Reports emerged last month that Mr. Trump smells bad. Former GOP lawmaker Adam Kinzinger claimed he smells of a combination of several scents. “It’s not good. The best way to describe it …  take armpits, ketchup, a butt and makeup and put that all in a blender and bottle that as a cologne,” Mr. Kinzinger said.

Second, the courts could stop Mr. Trump cold. The ex-president is expected to go to trial potentially at least six times in criminal and civil cases.

It’s all bad. There’s an ongoing civil fraud trial against Mr. Trump and his company — a verdict is expected this month — that could bar Mr. Trump from running New York businesses.

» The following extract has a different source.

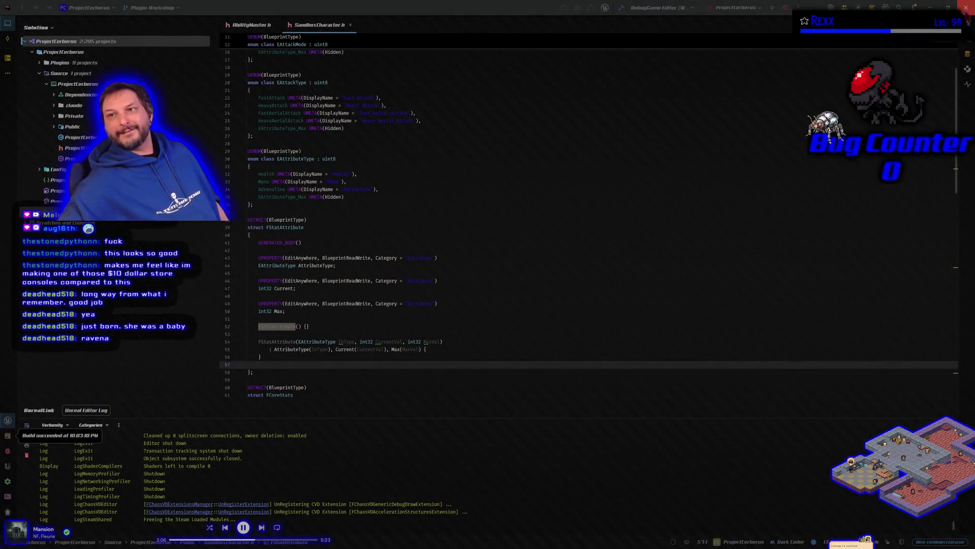
- Close the JetBrains Rider IDE
click(966, 9)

It gets worse. Another trial starts Jan. 16, in which the penalty for a court finding in favor of writer E. Jean Carroll’s defamation lawsuit against Mr. Trump will determine how much he has to pay in damages in this case.

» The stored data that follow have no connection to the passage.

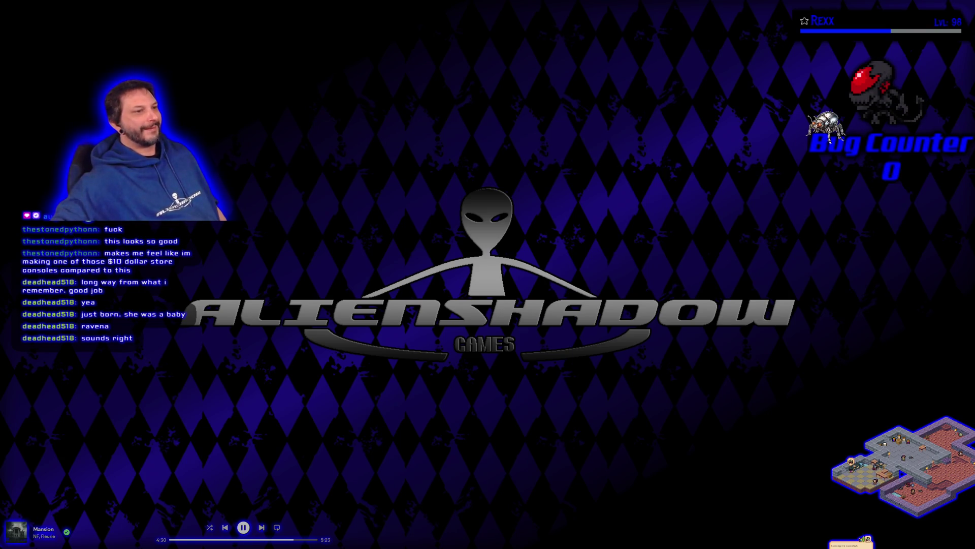
- Move the Thunder Strikes game window up to the top-centre of the screen
mouse_move(461, 191)
mouse_down()
mouse_move(315, 60)
mouse_move(470, 127)
mouse_move(486, 150)
mouse_move(489, 71)
mouse_move(462, 299)
mouse_move(489, 168)
mouse_move(461, 141)
mouse_up()
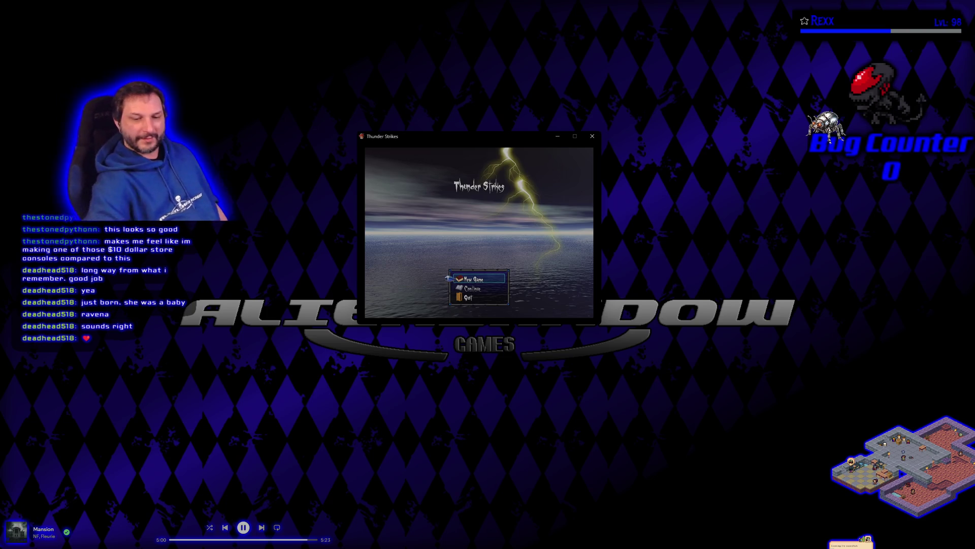
- Start a New Game from the Thunder Strikes title menu
key(Return)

In March, right around Super Tuesday, Mr. Trump is scheduled to go to trial in the federal criminal case against him for trying to overturn the 2020 election. In May, Mr. Trump is set to go to trial in the federal criminal case against him for allegedly mishandling White House documents that he brought back to Mar-a-Lago.

And in August, Fulton County, Georgia, District Attorney Fani Willis wants to bring him up on similar charges.

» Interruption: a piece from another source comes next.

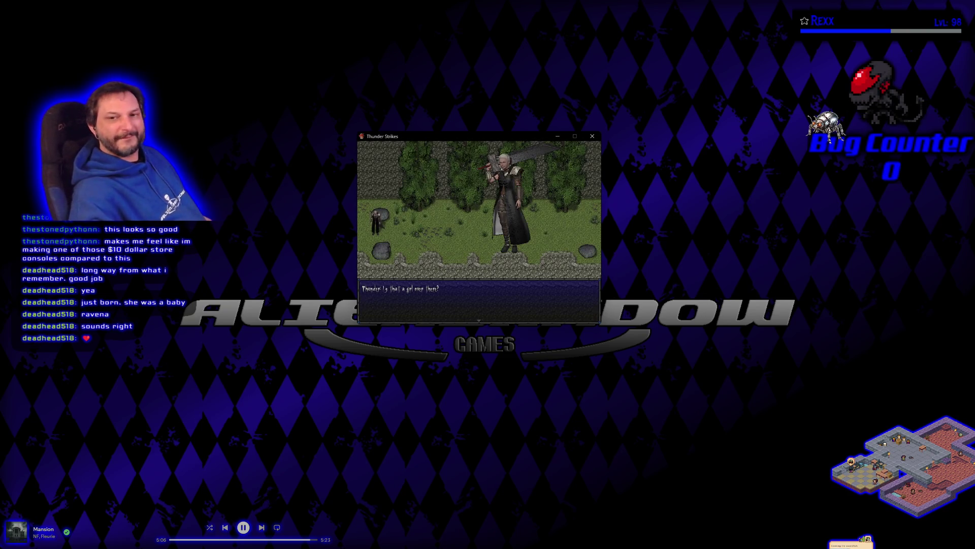
- Advance the opening dialogue and walk Thunder right to the fallen Dark Elf girl
key(Return)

And third, Mr. Trump might find that he has been all but forgotten. Sure, he appears atop the list in polling, but in just over 10 days, Iowa will hold the first-in-the-nation caucuses to gauge where candidates really stand.

It’s one thing to say in a phone call that you support Mr. Trump, but the caucus system requires people to show up at a specific time on a specific night. If they don’t, you lose.

One last thing might stop both candidates: failing health. Now, I would never wish anyone ill, but America would clearly be better off if both of these guys went the way of the dinosaurs.